The jobs market looks good. In 2016, the U.S. economy created about 2.2 million jobs. That’s slightly lower than the 2.7 million in 2015 and 3.0 million in 2014.
Wages, a laggard in the current economic boom, are also starting to show up stronger. Wages accelerated to 2.8 percent year-over-year growth in 2016, a fairly healthy strengthening from the 2.2 percent in 2015 and around 2.1 percent in 2014. Overall, the picture looks to be improving for the American worker.
How does the financial industry compare? Here’s a look.
Setting the Backdrop
First, before going into the detailed employment comparisons, here’s a reminder of the financial industry’s employment picture by economic cycle. In the following graphic, each line is labeled by the peak in an economic cycle’s employment measure. The x-axis is the number of months since the prior cycle’s peak; the y-axis is the percentage change since the prior cycle’s peak. For example, the 2008 line means that US employment peaked in 2008, that we’re 109 months beyond the pre-housing bubble bursting (January 2008), and that the financial industry employment count is about 1.6 percent higher now than it was in January 2008.
Perhaps the most apt word to describe this picture is – sobering. The bursting of the housing bubble hurt the financial industry hard, and it’s taken a long time to get back all those jobs that were lost. But, the industry is back – the industry now has 1.6 percent more employees now than it did back then.
Source: BLS, Econometric StudiosThe Jobs Picture by Sector
With the sobering picture behind us, here’s a look at the jobs picture by sector from 2015 through the first couple months of 2017.
Of the broad industry classifications reported by the Bureau of Labor Statistics (BLS), the top job gaining industry – on average – in 2016 was Financial Activities, with an average monthly employment of 162,417 higher than in 2015. So far through the first couple months of 2017, employment in the Financial Sector is up 114,667. Healthy, but not bubbly (i.e. not housing bubble type of growth).
How does the financial industry compare?
Well, not too bad. Of the 8 industries shown, job growth in the Financial Activities sector comes in fourth at about 2 percent year-over-year growth. The 3 industries to best the financial sector were Leisure and Hospitality (3.0 percent), Education and Health Services (2.7 percent), and Professional and Business Services (2.6 percent). Not bad, not bad at all.

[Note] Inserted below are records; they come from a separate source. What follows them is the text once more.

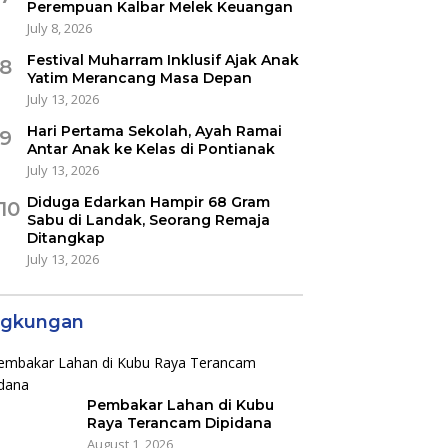
Perempuan Kalbar Melek Keuangan
July 8, 2026
Festival Muharram Inklusif Ajak Anak
8
Yatim Merancang Masa Depan
July 13, 2026
Hari Pertama Sekolah, Ayah Ramai
9
Antar Anak ke Kelas di Pontianak
July 13, 2026
Diduga Edarkan Hampir 68 Gram
10
Sabu di Landak, Seorang Remaja
Ditangkap
July 13, 2026
ngkungan
Pembakar Lahan di Kubu
Raya Terancam Dipidana
August 1, 2026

And, so far in 2017, job growth in the financial industry is up to third (1.4 percent), behind Mining and Construction (up 1.9 percent), and Professional and Business Services (1.7 percent).

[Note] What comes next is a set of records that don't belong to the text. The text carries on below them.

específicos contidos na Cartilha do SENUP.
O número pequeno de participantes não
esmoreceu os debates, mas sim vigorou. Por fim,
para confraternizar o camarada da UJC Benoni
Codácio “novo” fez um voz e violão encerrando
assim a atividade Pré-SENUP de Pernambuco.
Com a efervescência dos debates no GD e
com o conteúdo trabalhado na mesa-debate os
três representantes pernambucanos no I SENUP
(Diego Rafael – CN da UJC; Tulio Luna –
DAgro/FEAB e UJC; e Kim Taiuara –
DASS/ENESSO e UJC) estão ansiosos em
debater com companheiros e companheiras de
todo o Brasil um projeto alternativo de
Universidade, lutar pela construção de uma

Source: BLS, Econometric Studios
The 2017 Picture
What does this picture mean for 2017? Well, with wages accelerating to healthy levels and month over month job growth still strong, the financial sector appears poised to be a leading job gainer for the remainder of 2017.
Conclusion
Overall, job growth in 2016 was healthy, and all indications of 2017 so far suggest the US labor market will continue to be kind to the American worker in 2017.